Is Speaker design evolution stagnant


Based on what I read from speaker manufacturers, many use the same drivers but apply different crossover philosophies to achieve a particular sound.

My simplistic understanding is that while limiting the range of high or low signals , the remaining signal is corrupted ( phase inversions, roll off, etc.. ).

With today’s technology, why aren’t more speaker manufacturers using active crossovers to be connected after the preamp and sending exact spectrum signals separately to be amplified to each driver.  That would Eliminate all electronics inside the speaker cabinet except the drivers. Each driver gets fed only the signal that it works best at. No out of phase, half phase, quarter phase issues, no phase angle issues. 100% of the power goes to each driver without limiters to scale it back.  I think Bryston Model T Actives is designed this way ( don’t work for them and not pushing any product). Am I looking at it too simply? Do electronic crossover play havoc on signals the way inductors and capacitors do?

Some speaker manufacturers have gone half way with built in woofer amps ( Vaughn?)

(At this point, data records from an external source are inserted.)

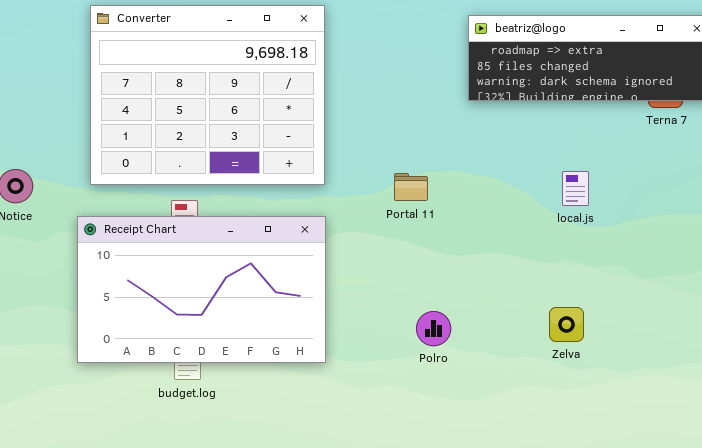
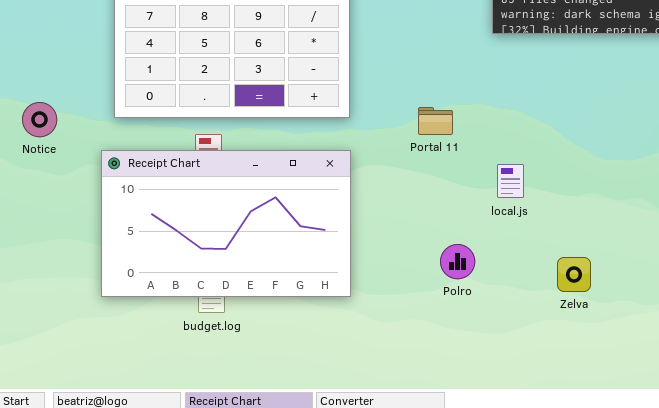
local.js: [562,171,589,206] -> [497,164,524,198], moved
Zelva: [549,307,584,342] -> [557,257,591,292], moved

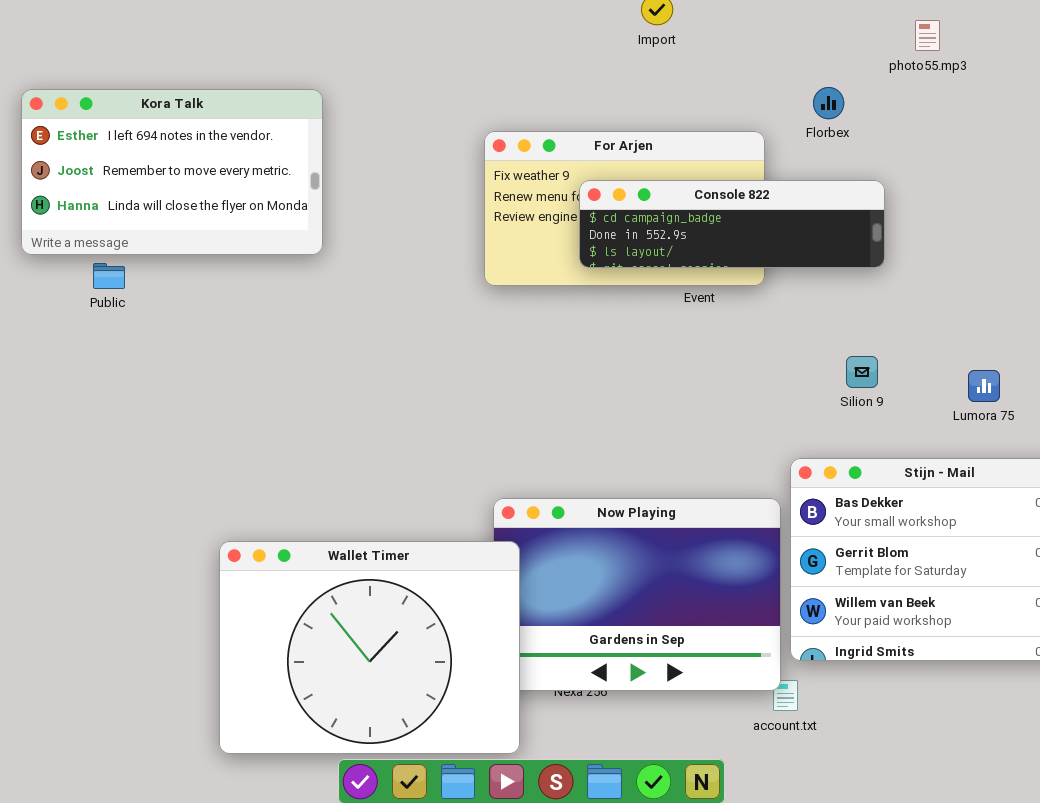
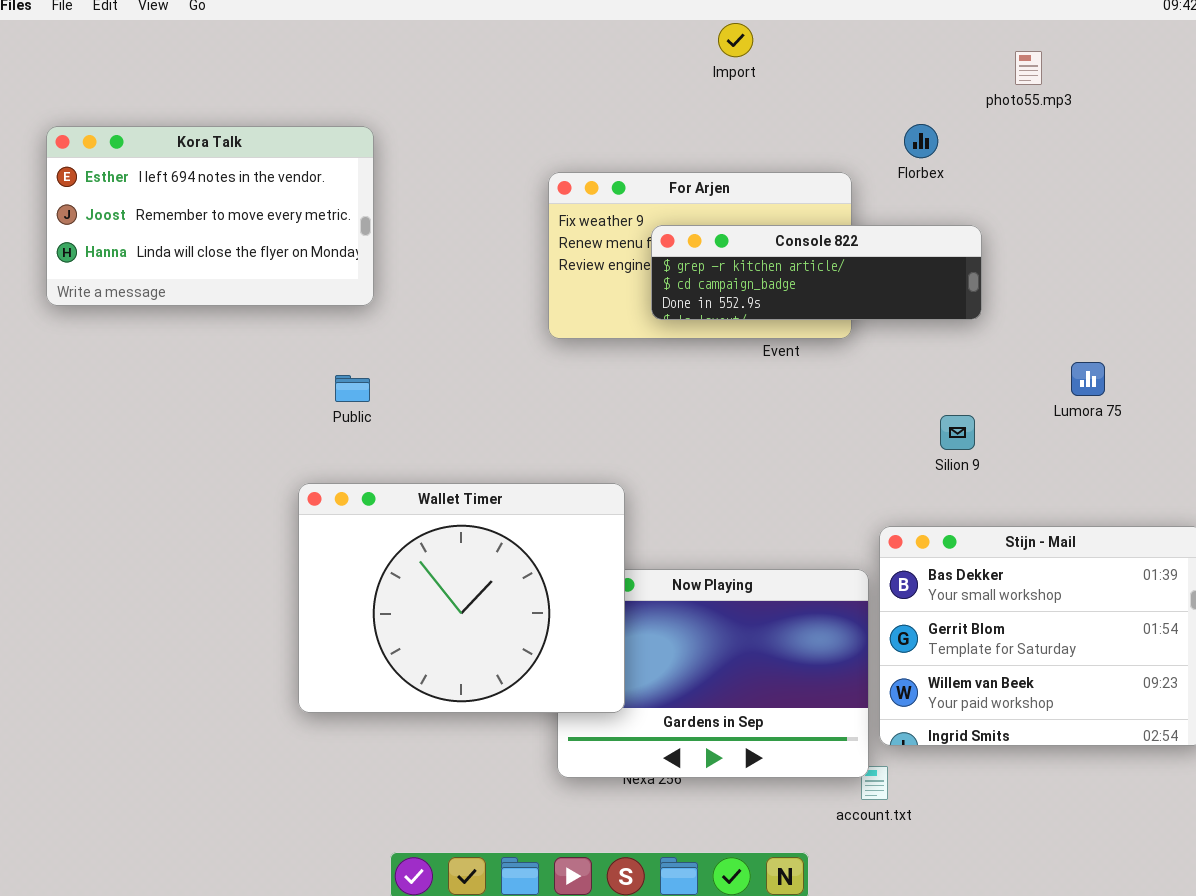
Console 822: [579,180,885,268] -> [651,225,982,320], scrolled up 1 row
Public: [93,263,125,289] -> [335,375,370,402], moved
Lumora 75: [968,370,1000,402] -> [1071,362,1105,396], moved
Wallet Timer: [219,541,520,754] -> [298,483,625,713], moved

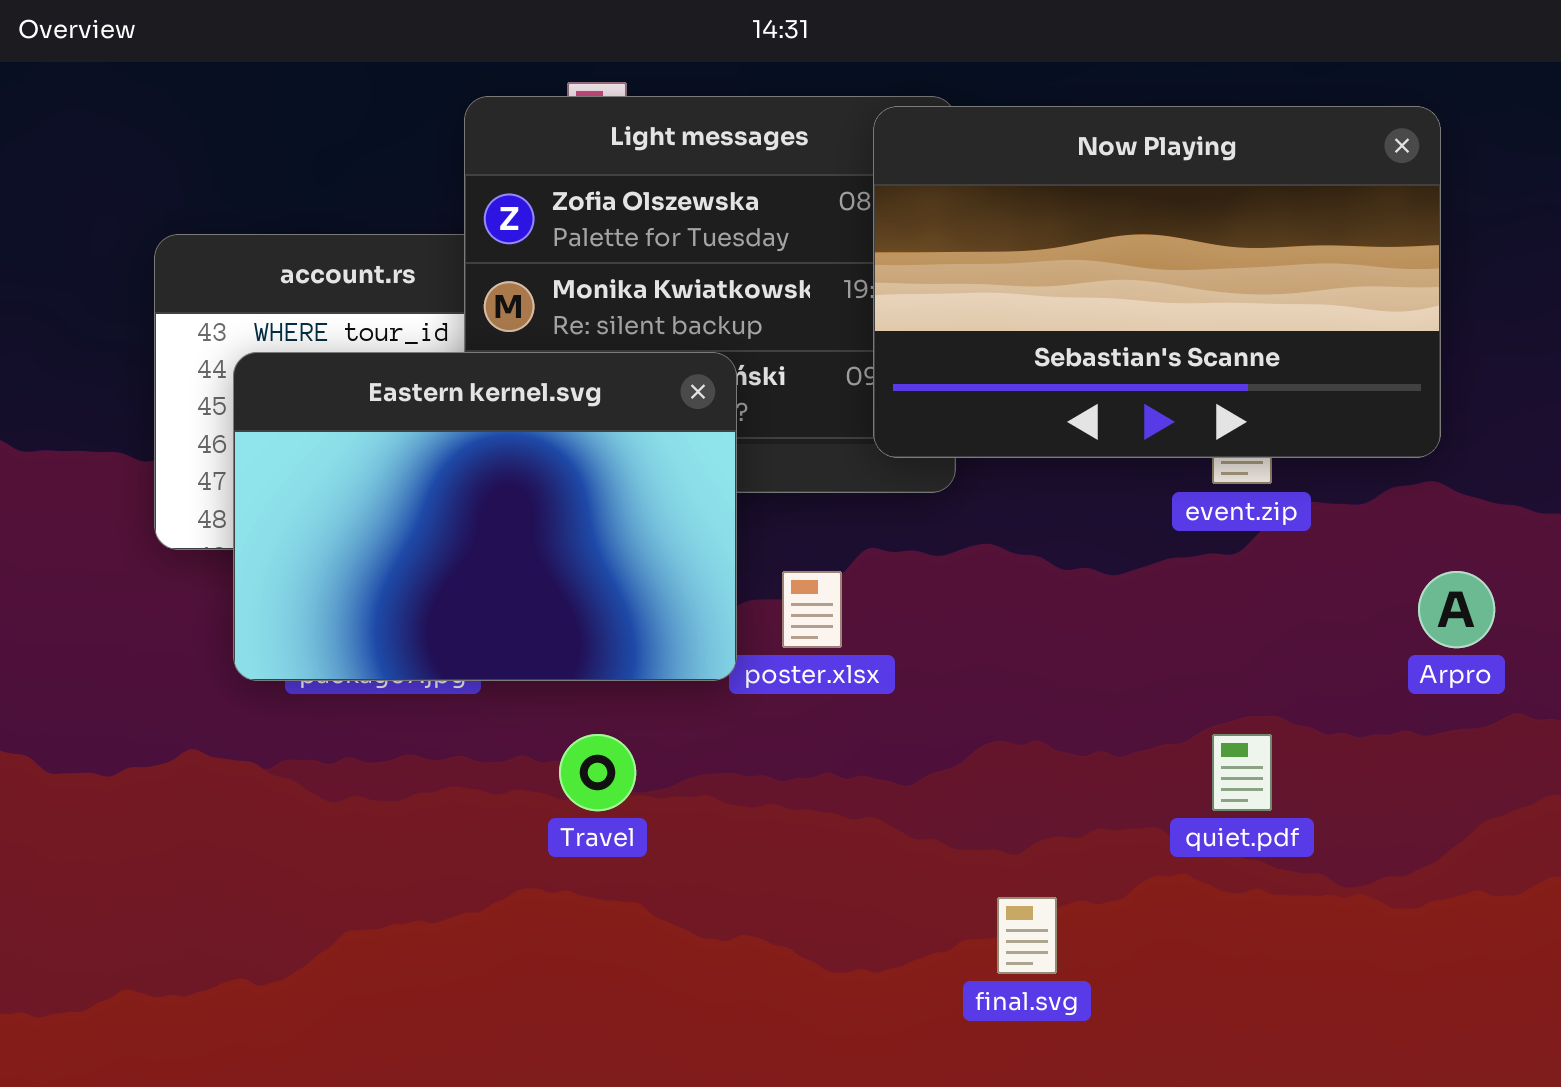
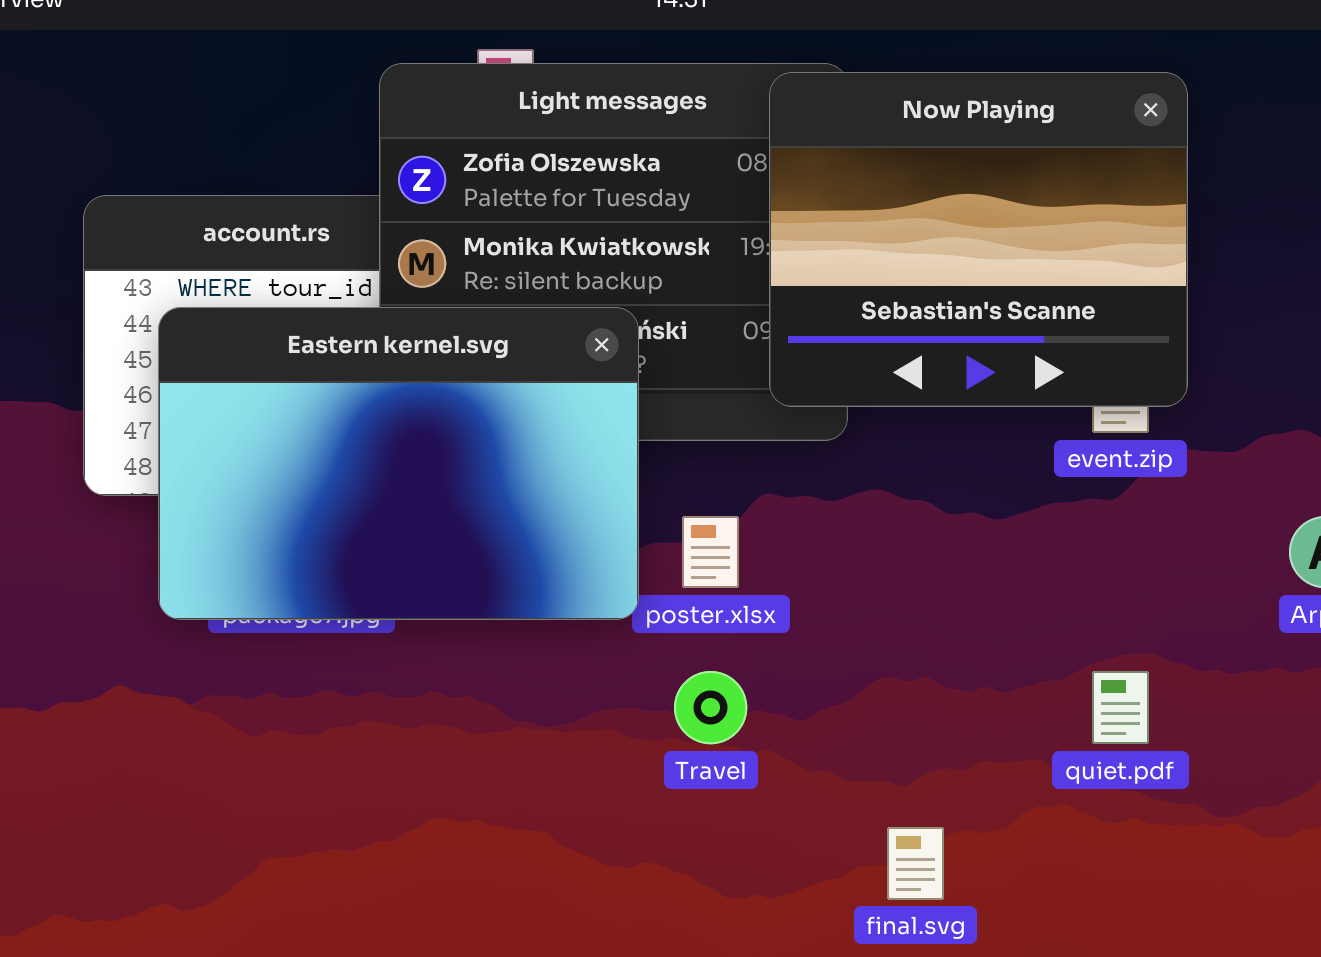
Now Playing: [873,106,1441,458] -> [769,72,1188,407], resized
Travel: [559,734,636,811] -> [674,671,747,744], moved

Of course you would need a 3 channel amp for each side ( based on W/M/T config) or some variable of mono amps, whatever.



jacksky
Seanheis,
In my view that is a low probability scenario and wouldn't detract me. Don't know why you would ship a speaker. 
@bache 

I build or rebuilt my own stuff except for the Focal speakers. Practically nobody here is listening like I am for as little money as I've spent. To do as you suggest I would spend nearly the price of the speakers to simply build the crossovers and amps out of individual parts. To actually buy the amp I'm using retail you'd spend about 75% of the price of the speakers. You're talking about some VERY cheaply built amps of the sort I'm not even interested in looking at. Stuff like you'd see at Best Buy. 

What seems to go unnoticed here is that passive crossovers are artfully designed to compensate for the shortcomings of driver and cabinet behavior and you're not going to get that result with an active crossover unless it's carefully tailored to the speaker; a skill practically no DIY'er has, and most definitely a trait no retail unit will get you. If you're going to go the active crossover route, you need to be pretty sure your cabinet and driver alignments are dead on because a simple active crossover will give you none of the corrections you need to compensate for less than ideal cabinet and driver behavior. 
kssst_amojan,  I dont want to argue.  You are DIY guy and build and
rebuild for own use, i hope you sound as perfect as you tell us. 
 is no secret we use high quality amp module from Hypex , it not such
expensive and no chip, we have account and get good price. you see
on market now plenty accembled   amps based on Hypex M-core
Some people like it ,some not, but  without doubt is best choice
to amplified  25-700 hz, The quality , damping is excellent  amd price
for all parts no more $700-800      per speakers ( no labor cost)    FOR mids and high my customers using low power class A  (tub or solid
state)   My personal preference is Pathos double TT   20 Watt per channel. See my   http://bacheaudio.com/bache-audio-002ab-loudspeakers-v2-stereotimes-com/ 

  http://bacheaudio.com/6moons-audioreviews-bache-audio-002ab/
@bache 

Not trying to argue. Just pointing out facts. Generally, the more complicated you make the system, the more complicated the problems and distortion get. I've seen what it takes to make an active crossover that replicates what a well designed passive can do and it's a fairly monumental task with debatable benefits. The question is why more people don't do what you suggest and that's the answer. It's extremely complicated and the results aren't really worth the hassle. 
Kosst,

What you describe is true, sometimes. As usual it depends on implementation. Active digital xo aren't that complicated to implement and can solve the issues you describe if done right. At a fraction if the cost of passive. But the system has to be designed to work that way - not just the xo.

Why this isn't used more frequently? The learning curve is steep. It's a lot more involved. You need to be able to measure. It's a lot simpler to connect an amp with a pair of wires to the speaker,  play music and call it a day.